Gad Elmaleh, director Costa-Gavras, and Gabriel Byrne behind the scenes
Roger Ebert.com/Christy Lemire
Veteran director Costa-Gavras, who made his name decades ago with films that sharply addressed political issues—most notably, “Z” and “Missing“—focuses his attention this time on the kind of unscrupulous, unchecked money grab that caused the 2008 economic collapse. Like “Arbitrage” and “Margin Call,” which depicted that cataclysmic moment in our recent history, “Capital” features men behaving badly but with only a few glimmers of panic. His film remains suspenseful and his hero—or rather, his anti-hero—remains remorseless.
So Evil, They Cackle at Strategy Meetings
This is a movie in search of a tagline as succinct as “Greed is good,” from “Wall Street.” But the best it can come up with is “Money is the master,” the motto of Dittmar Rigule (Gabriel Byrne), a reptilian hedge fund manager, based in Miami, whose fund has borrowed money to take over the fictional Phenix bank in France. Nothing less than a 20 percent annual yield can keep the bank afloat. Dittmar is the movie’s only character to convey an enjoyment of the mischief he stirs up, not to mention a voluptuous appreciation for the perks of wealth. He slyly refers to the beauties lounging on his yacht as “the fauna.”
Stéphane Osmont is the pseudonym of an insider in the French banking industry. The novel was published in France in 2004.

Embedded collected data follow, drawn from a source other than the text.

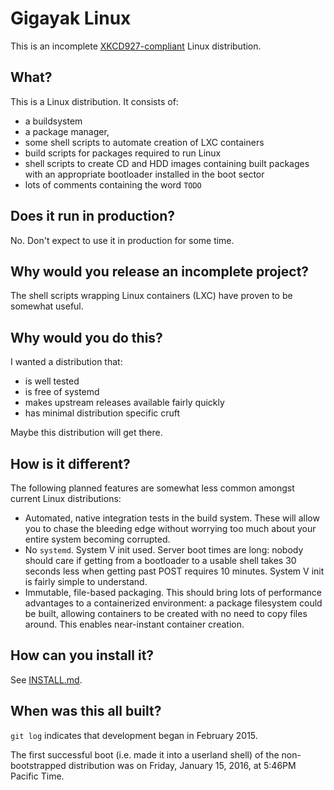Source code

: # Gigayak Linux #

This is an incomplete [XKCD927-compliant](https://xkcd.com/927) Linux
distribution.


## What? ##

This is a Linux distribution.  It consists of:

* a buildsystem
* a package manager,
* some shell scripts to automate creation of LXC containers
* build scripts for packages required to run Linux
* shell scripts to create CD and HDD images containing built packages
  with an appropriate bootloader installed in the boot sector
* lots of comments containing the word `TODO`


## Does it run in production? ##

No.  Don't expect to use it in production for some time.


## Why would you release an incomplete project? ##

The shell scripts wrapping Linux containers (LXC) have proven to be
somewhat useful.


## Why would you do this? ##

I wanted a distribution that:

* is well tested
* is free of systemd
* makes upstream releases available fairly quickly
* has minimal distribution specific cruft

Maybe this distribution will get there.


## How is it different? ##

The following planned features are somewhat less common amongst current
Linux distributions:

* Automated, native integration tests in the build system.  These will allow
  you to chase the bleeding edge without worrying too much about your entire
  system becoming corrupted.
* No `systemd`.  System V init used.  Server boot times are long: nobody
  should care if getting from a bootloader to a usable shell takes 30 seconds
  less when getting past POST requires 10 minutes.  System V init is fairly
  simple to understand.
* Immutable, file-based packaging.  This should bring lots of performance
  advantages to a containerized environment: a package filesystem could be
  built, allowing containers to be created with no need to copy files around.
  This enables near-instant container creation.

## How can you install it? ##

See [INSTALL.md](INSTALL.md).


## When was this all built? ##

`git log` indicates that development began in February 2015.

The first successful boot (i.e. made it into a userland shell) of the
non-bootstrapped distribution was on Friday, January 15, 2016, at
5:46PM Pacific Time.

I was first drawn to Le Capital by its jacket. Covering the front of the book is a photograph of a wolf’s open maw—fangs bared in mid-attack, gums glistening under a harsh light. Given the novel’s preoccupation with animalistic aggression, the wolf provides an excellent metaphor for the lethal corporate loner. Insatiably bloodthirsty, the animal perhaps poses the most danger to itself. As the saying goes, a wolf will chew off its own foot if caught in a trap—an extreme act of self-preservation that ironically depends on an act of self-destruction.
Jameson Dublin International Film Festival 2013
Mr. Byrne presented the Volta award for career achievement to director Costa-Gavras after a screening of his financial melodrama Capital at the festival.